Est-ce que faire payer une demande de morceau est déontologiquement acceptable ?
Oui, c'est acceptable, et c'est devenu courant — sous forme de blague comme sous forme réelle. Ce qui ne l'est pas, c'est de faire payer sans l'annoncer. Au Coda de Colchester, en Angleterre, le DJ PressPlay a affiché en 2024 un faux tarif — 1 000 £ pour Mr Brightside, 500 £ pour Wonderwall, 250 £ pour Sex on Fire — qu'il présente comme un avis poli et non comme de vraies amendes ; Mixmag rapporte que Mr Brightside n'a plus été demandé depuis l'affichage de la liste. Plusieurs plateformes rendent ce paiement réel et optionnel. La règle professionnelle, c'est la transparence : le tarif doit être visible avant la demande, et il doit être clair si payer garantit que le morceau sera joué ou seulement que la demande arrive jusqu'au DJ.

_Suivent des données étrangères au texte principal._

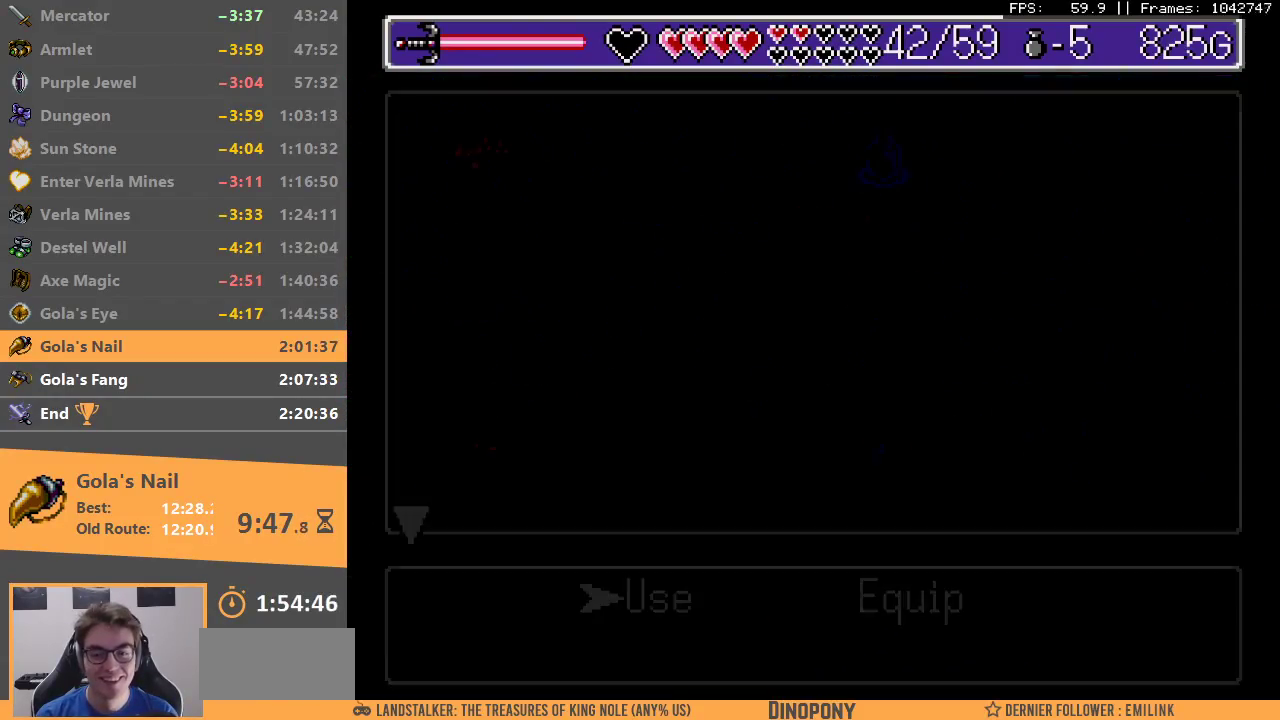
{"buttons": [], "events": [[83, "A", "up"], [150, "A", "down"], [233, "A", "up"], [433, "A", "down"], [483, "A", "up"]]}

Qui doit faire sortir quelqu'un d'agressif de la cabine du DJ ?
En pratique, c'est au lieu de le faire, pas au DJ. Une cabine est un espace fixe rempli de matériel : contrairement au personnel de bar, le DJ ne peut pas s'éloigner d'une confrontation, et faire sortir quelqu'un d'une salle relève de ceux qui l'exploitent. La bonne pratique est de caler la procédure avant le set — à qui on fait signe, à quoi ressemble ce signe vu de l'autre bout d'une salle sombre, et ce qui se passe ensuite. Pour un DJ indépendant, cela se met dans le contrat de prestation ou la fiche technique, à côté des specs son, pour que ce soit réglé avec l'organisateur et pas improvisé à 3 h du matin. Qui est juridiquement responsable dépend du pays et du contrat : mieux vaut le vérifier que le supposer.
Les applis de demandes payantes débitent-elles le client si le DJ refuse ?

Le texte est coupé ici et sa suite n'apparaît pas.